This blog post describes ways to read binary simple feature data into R, and compares them.

WKB (well-known-binary) is the (ISO) standard binary serialization for simple features. You see it often printed in hexadecimal notation , e.g. in spatially extended databases such as PostGIS:

postgis=# SELECT 'POINT(1 2)'::geometry;
                  geometry                  
--------------------------------------------
 0101000000000000000000F03F0000000000000040
(1 row)

where the alternative form is the human-readable text (Well-known text) form:

postgis=# SELECT ST_AsText('POINT(1 2)'::geometry);
 st_astext  
------------
 POINT(1 2)
(1 row)

In fact, the WKB is the way databases store features in BLOBs (binary large objects). This means that, unlike well-known text, reading well-known binary involves

  • no loss of precision caused by text <–> binary conversion,
  • no conversion of data needed at all (provided the endianness is native)

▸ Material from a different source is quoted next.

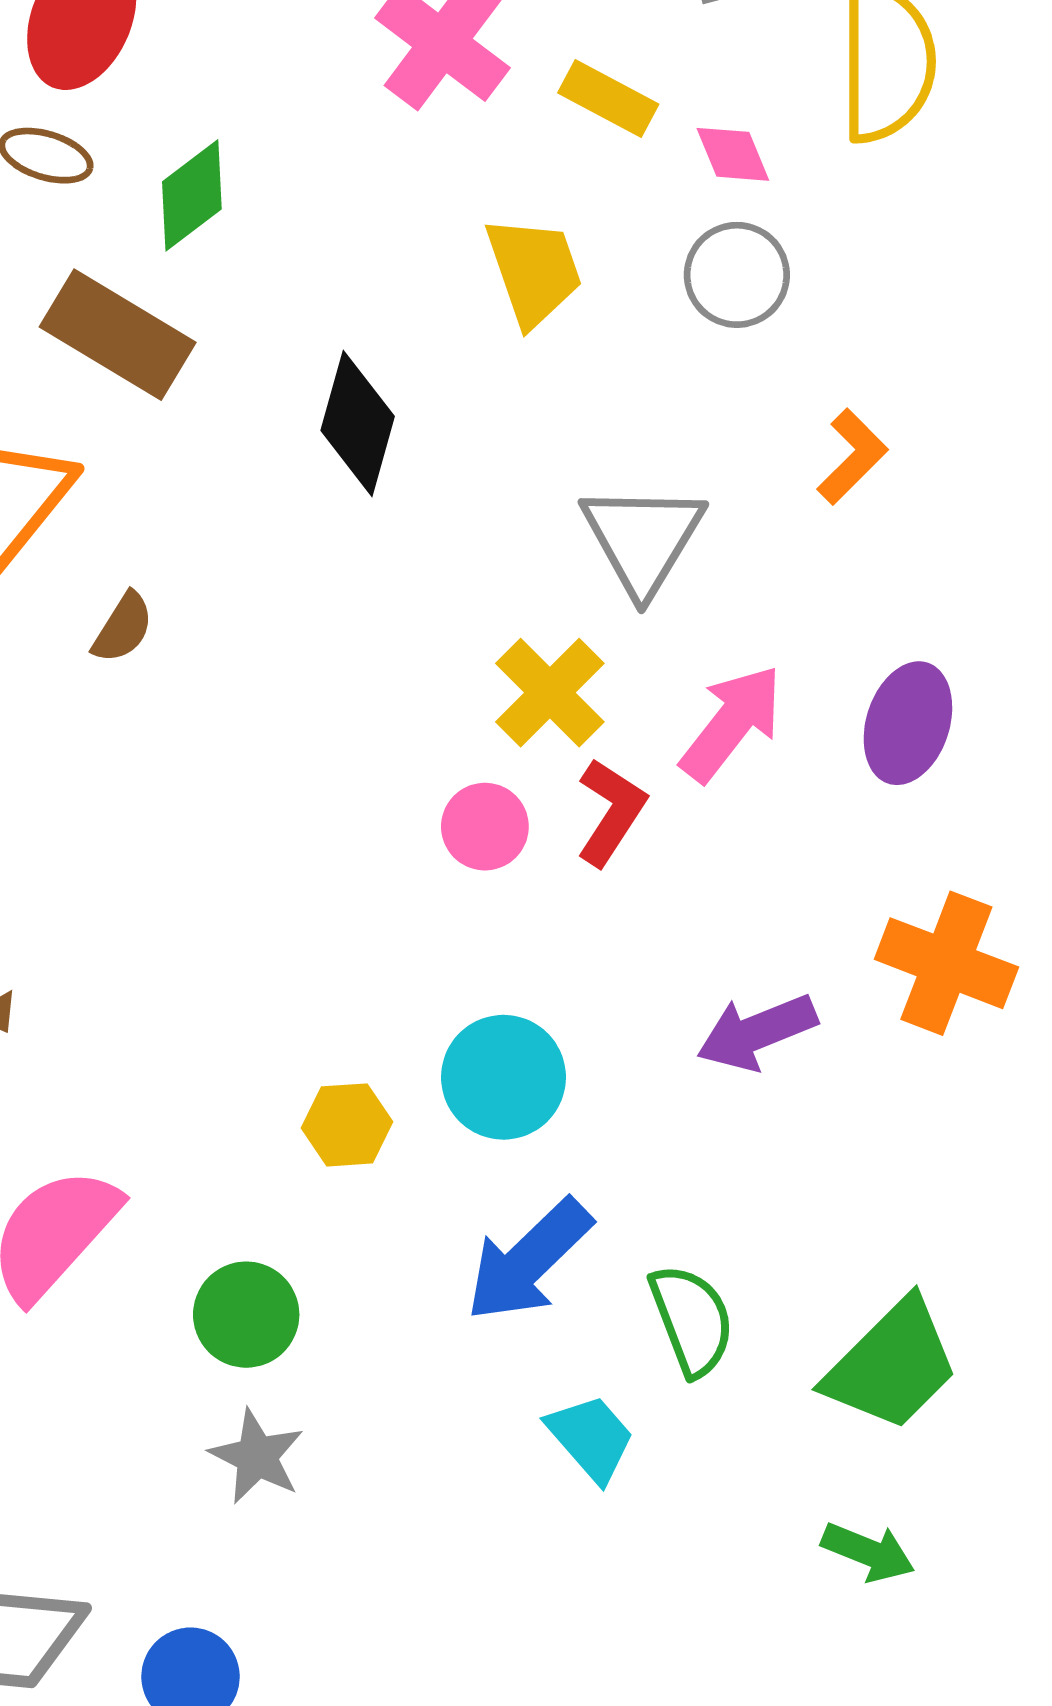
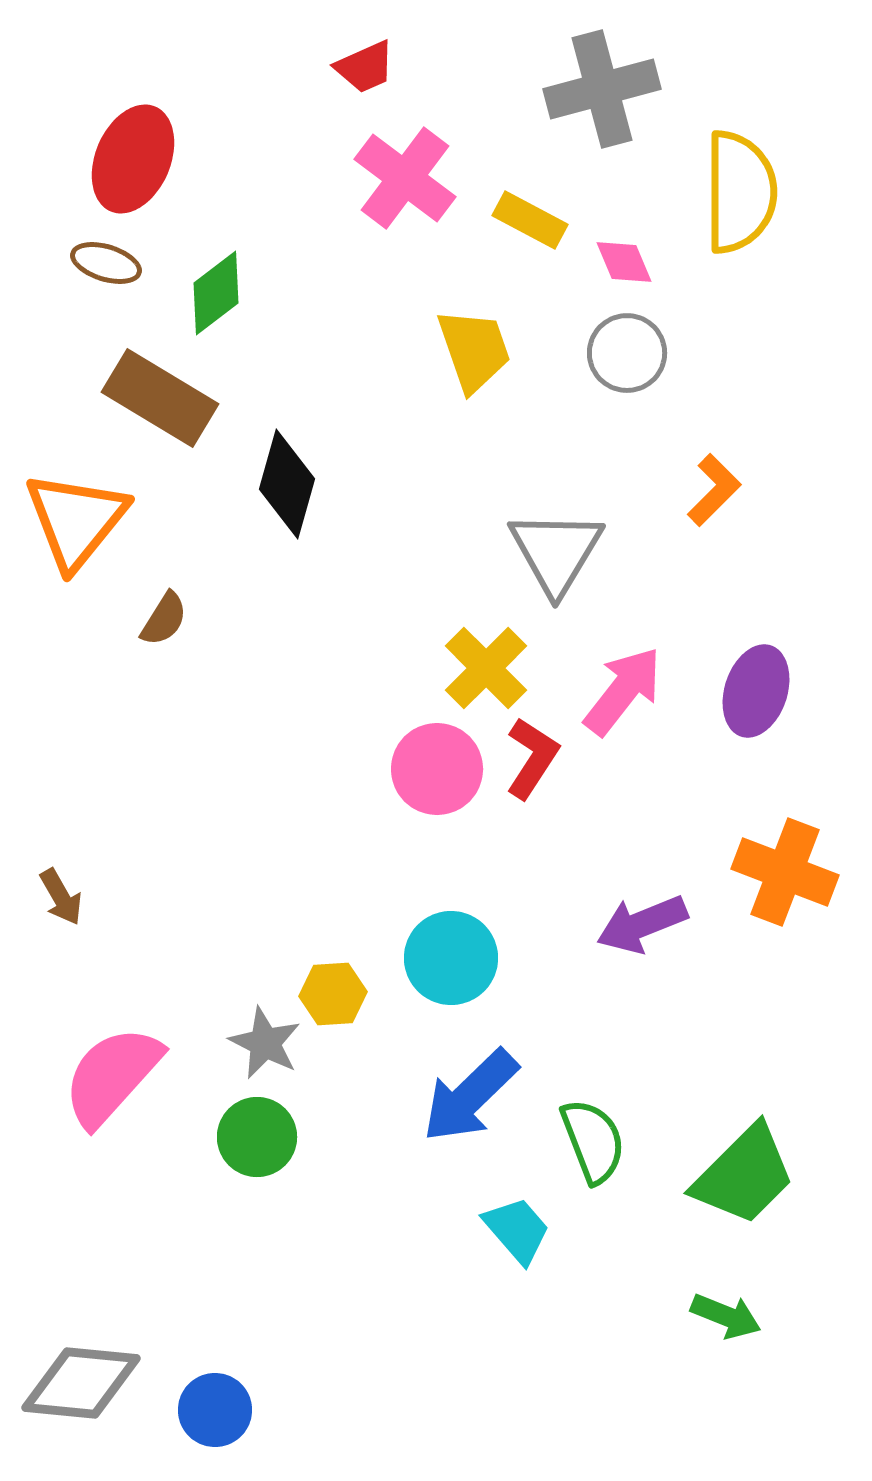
black diamond: (358, 423) -> (287, 484), moved
pink circle: (485, 827) -> (437, 769), size x1.4
gray star: (257, 1456) -> (265, 1043), moved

As a consequence, it should be possible to do this blazingly fast. Also with R? And large data sets?

Three software scenarios

I compared three software implementations:

  1. sf::st_as_sfc (of package sf) using C++ to read WKB
  2. sf::st_as_sfc (of package sf) using pure R to read WKB (but C++ to compute bounding box)
  3. wkb::readWKB (of package wkb) using pure R to read features into sp-compatible objects

Note that the results below were obtained after profiling, and implementing expensive parts in C++.

Three geometries

I created three different (sets of) simple features to compare read performance: one large and simple line, one data set with many small lines, and one multi-part line containing many sub-lines:

  1. single LINESTRING with many points: a single LINESTRING with one million nodes (pionts) is read into a single simple feature
  2. many LINESTRINGs with few points: half a million simple features of type LINESTRING are read, each having two nodes (points)
  3. single MULTILINESTRING with many short lines: a single simple feature of type MULTILINESTRING is read, consisting of half a million line segments, each line segment consisting of two points.

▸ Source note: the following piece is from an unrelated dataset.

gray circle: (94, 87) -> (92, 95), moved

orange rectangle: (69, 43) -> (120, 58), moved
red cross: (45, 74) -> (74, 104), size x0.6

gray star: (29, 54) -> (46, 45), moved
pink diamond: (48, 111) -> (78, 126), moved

A reproducible demo-script is found in the sf package here, and can be run by

devtools::install_github("edzer/sfr")
demo(bm_wkb)

Reported run times are in seconds, and were obtained by system.time().

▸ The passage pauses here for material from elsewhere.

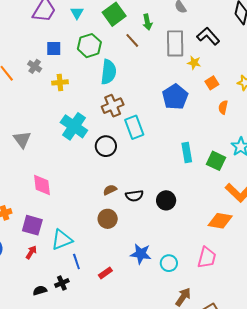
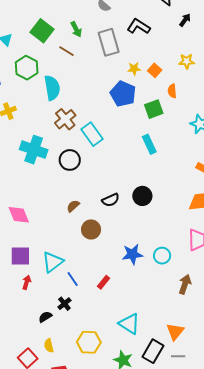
yellow star: (194, 63) -> (134, 69), moved
green square: (216, 161) -> (154, 109), moved, turned -30
brown semicircle: (110, 190) -> (73, 206), moved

single LINESTRING with many points

expression user system elapsed
sf::st_as_sfc(.) 0.032 0.000 0.031
sf::st_as_sfc(., pureR = TRUE) 0.096 0.012 0.110
wkb::readWKB(.) 8.276 0.000 8.275

We see that for this case both sf implementations are comparable; this is due to the fact that the whole line of 16 Mb is read into R with a single readBin call: C++ can’t do this much faster.

I suspect wkb::readWKB is slower here because instead of reading a complete matrix in one step it makes a million calls to readPoint, and then merges the points read in R. This adds a few million function calls. Since only a single Line is created, not much overhead from sp can take place here.

Function calls, as John Chambers explains in Extending R, have a constant overhead of about 1000 instructions. Having lots of them may become expensive, if each of them does relatively little.

many LINESTRINGs with few points

expression user system elapsed
sf::st_as_sfc(.) 1.244 0.000 1.243
sf::st_as_sfc(., pureR = TRUE) 55.004 0.056 55.063
wkb::readWKB(.) 257.092 0.192 257.291

Here we see a strong performance gain of the C++ implementation: all the object creation is done in C++, without R function calls. wkb::readWKB slowness may be largely due to overhead caused by sp: creating Line and Lines objects, object validation, computing bounding box.

I made the C++ and “pureR” implementations considerably faster by moving the bounding box calculation to C++. The C++ implementation was further optimized by moving the type check to C++: if a mix of types is read from a set of WKB objects, sfc will coerce them to a single type (e.g., a set of LINESTRING and MULTILINESTRING will be coerced to all MULTILINESTRING.)

single MULTILINESTRING with many short lines

expression user system elapsed
sf::st_as_sfc(.) 0.348 0.000 0.348
sf::st_as_sfc(., pureR = TRUE) 24.088 0.008 24.100
wkb::readWKB(.) 87.072 0.004 87.074

Here we see again the cost of function calls: both “pureR” in sf and wkb::readWKB are much slower due to the many function calls; the latter also due to object management and validation in sp.

Discussion

Reading well-known binary spatial data into R can be done pretty elegantly by R, but in many scenarios can be much faster using C++. We observe speed gains up to a factor 250.